**Exercise prompt:** Without including any images, repeat the data exactly.

┄┄┄┄┄┄┄┄┄┄

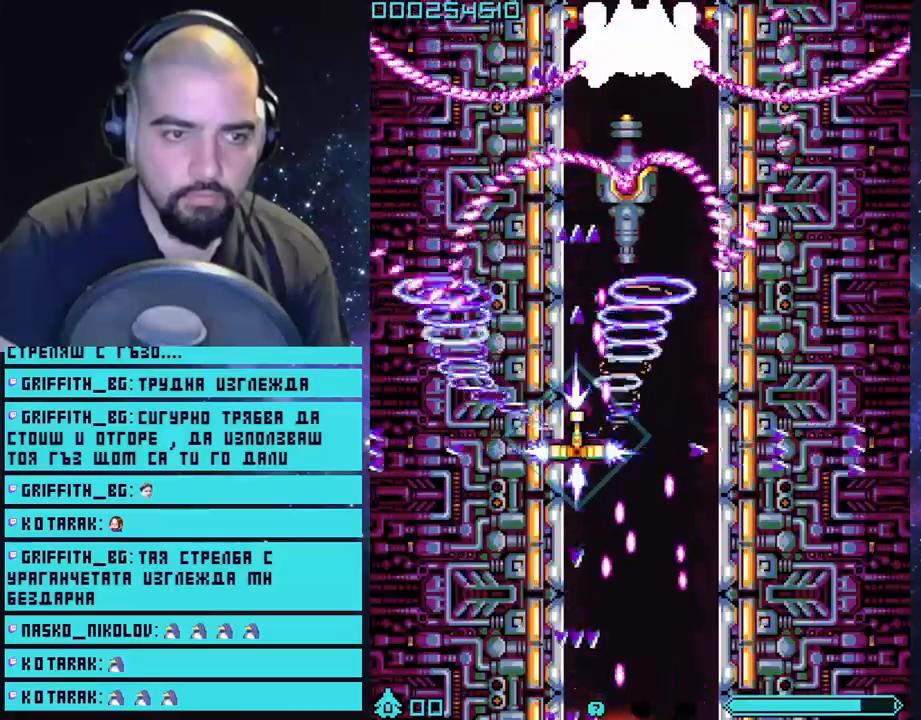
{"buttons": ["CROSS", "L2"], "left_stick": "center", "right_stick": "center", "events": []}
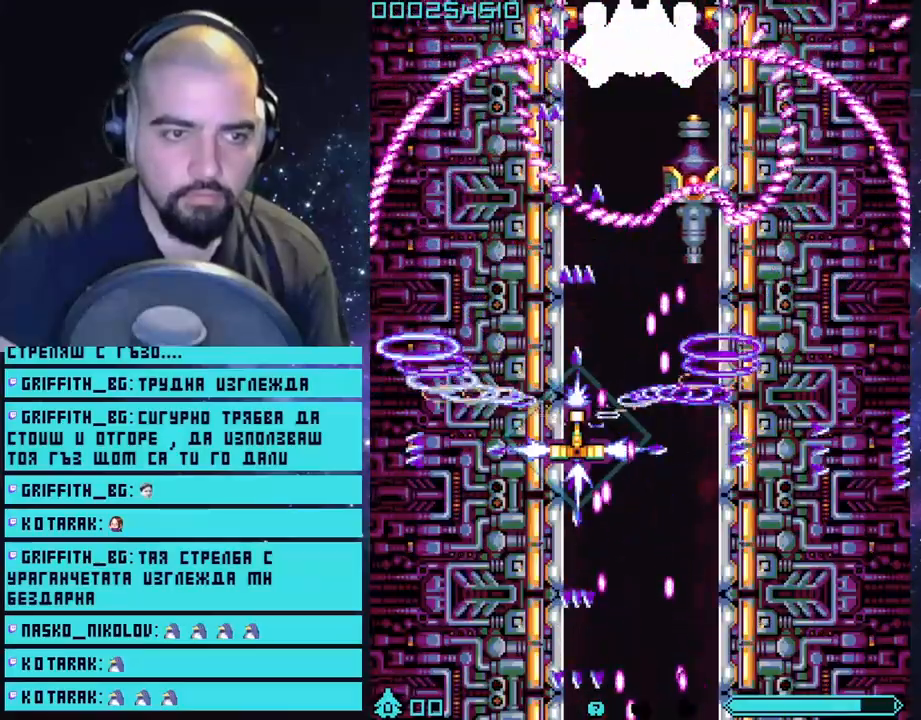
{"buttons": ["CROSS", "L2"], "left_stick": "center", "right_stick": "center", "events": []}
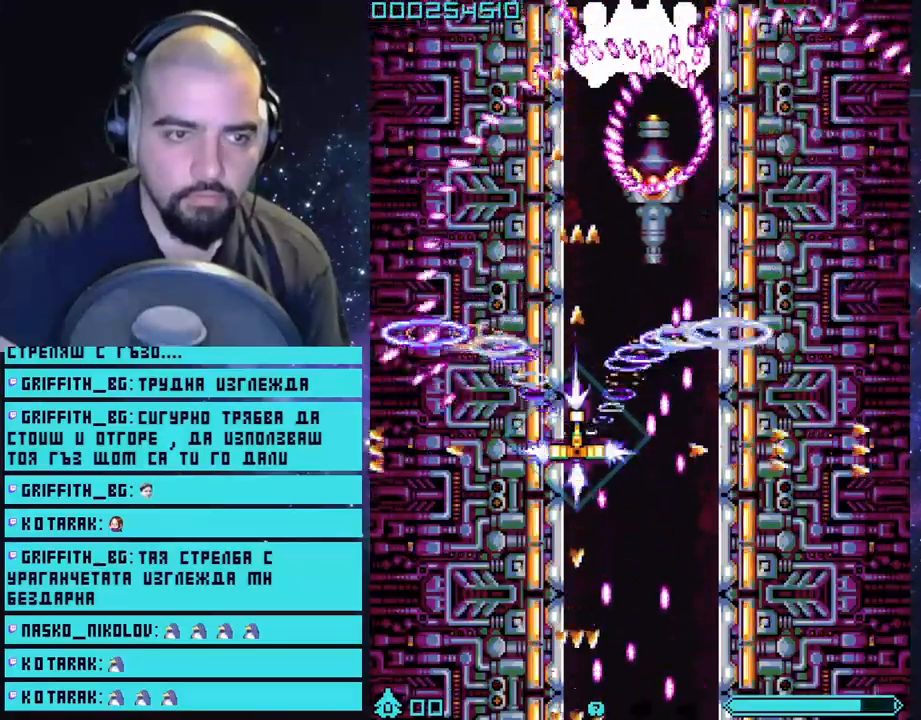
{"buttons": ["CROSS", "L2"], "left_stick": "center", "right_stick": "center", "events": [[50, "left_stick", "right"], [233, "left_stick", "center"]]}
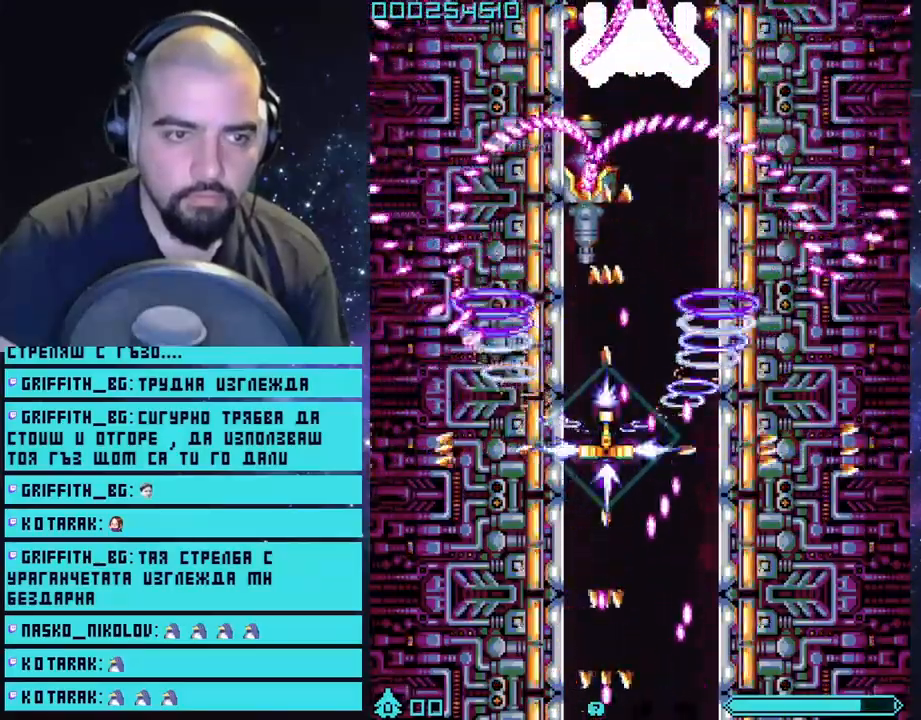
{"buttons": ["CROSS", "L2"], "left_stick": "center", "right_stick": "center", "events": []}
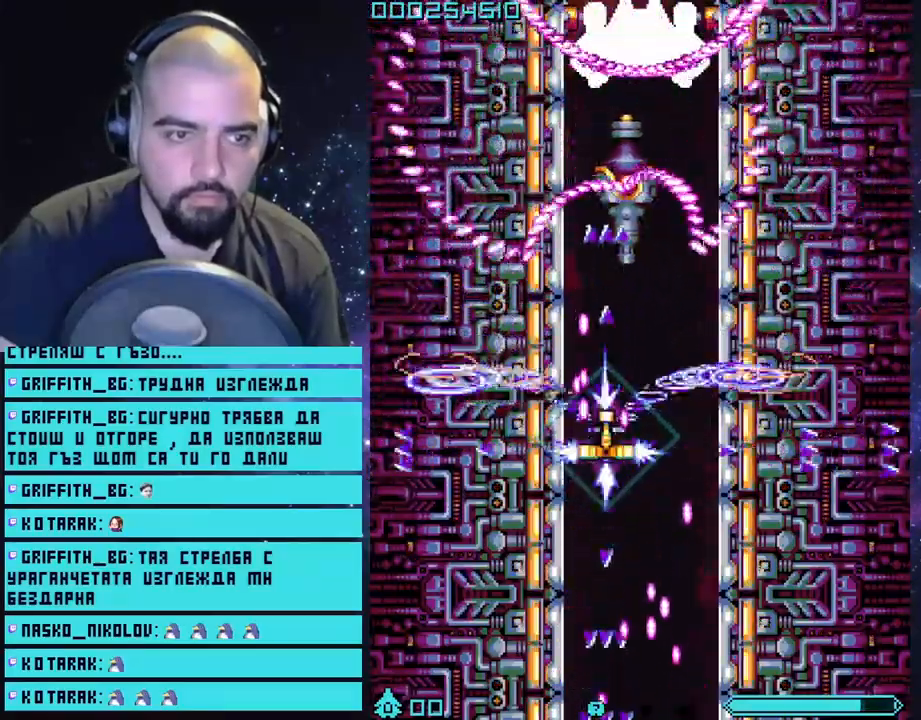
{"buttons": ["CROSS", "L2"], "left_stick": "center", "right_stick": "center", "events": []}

┄┄┄┄┄┄┄┄┄┄

**Solution for this task:**
{"buttons": ["CROSS", "L2"], "left_stick": "center", "right_stick": "center", "events": []}
{"buttons": ["CROSS", "L2"], "left_stick": "center", "right_stick": "center", "events": []}
{"buttons": ["CROSS", "L2"], "left_stick": "center", "right_stick": "center", "events": [[50, "left_stick", "right"], [233, "left_stick", "center"]]}
{"buttons": ["CROSS", "L2"], "left_stick": "center", "right_stick": "center", "events": []}
{"buttons": ["CROSS", "L2"], "left_stick": "center", "right_stick": "center", "events": []}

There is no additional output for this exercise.